On May 9, in United States ex rel. Cieszynski v. LifeWatch Servs., the U.S. District Court for the Northern District of Illinois dismissed the defendant health care company’s counterclaim against a former employee, ruling that Matthew Cieszynski’s disclosure of protected patient information fell within the public policy protections for whistleblowers. In the underlying False Claims Act (FCA) suit, Cieszynski alleged that LifeWatch violated the FCA by submitting claims for reimbursement for heart monitoring services that it knew violated Medicare regulations because LifeWatch was allegedly sending some of the heart monitoring work offshore to technicians based in India.
But in Cieszynski, the court rejected LifeWatch’s argument holding that: (1) The disclosure fell within public policy protections for whistleblowers because the disclosure didn’t go beyond what was necessary for Cieszynski to support his FCA claims—unlike in Wildhirt where the whistleblowers took HIPAA-protected documents home with them “haphazardly and for no particular purpose,” and (2) although Cieszynski disclosed more PHI than necessary as his disclosure included privately insured patient information, it is “unrealistic” for a whistleblower to bear the burden of knowing precisely how much information the government needs to uncover false claims.

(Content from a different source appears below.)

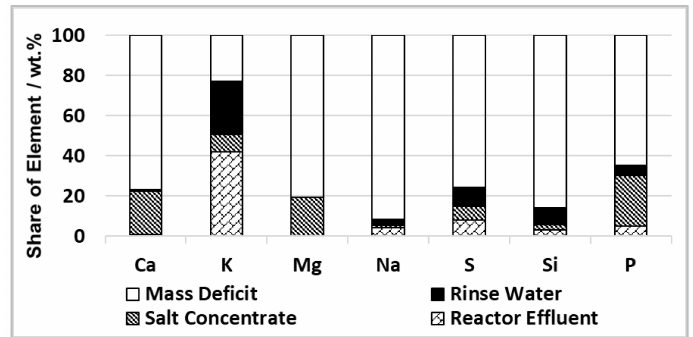
Figure 11. Distribution of salt building elements in the products of experiment 2 (concentration in feed =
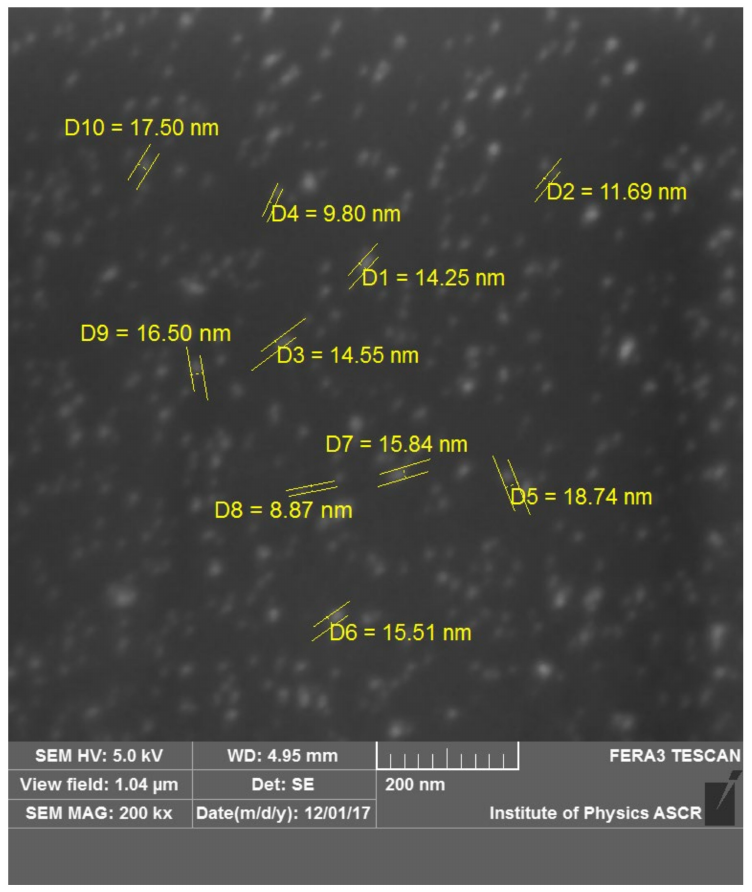
Figure 4. SEM image of Ag NPs on a Si substrate, deposited at a target–orifice distance of 200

In recent years, there has been increase in FCA defendants raising counterclaims based on breaches of confidentiality agreements. Such counterclaims have forced courts to grapple with competing policy interests, and the law is unsettled regarding what documents a whistleblower can take in support of FCA allegations and what a whistleblower can do with those documents. Indeed, in reaching his decision in Cieszynski, U.S. Magistrate Judge Sidney I. Schenkier acknowledged that courts must “balance the need to protect whistleblowers and prevent chilling their attempts to uncover fraud against the government against an employer’s legitimate expectations that its confidential information will be protected.” (A recent article by C&M attorneys, available here, discusses the tension that companies face when drafting confidentiality agreements.) For defense counsel, the distinction between Wildhirt and Cieszynski makes apparent that they must attack the nexus between the confidential documents and the false claim allegations rather than reflexively launching breach of confidentiality counterclaims. Still, until courts more fully define the contours of the public policy exception for “self-help” discovery—in which a whistleblower takes documents they believe relevant to their claims—counterclaims for breach of confidentiality agreements will remain an area of active litigation.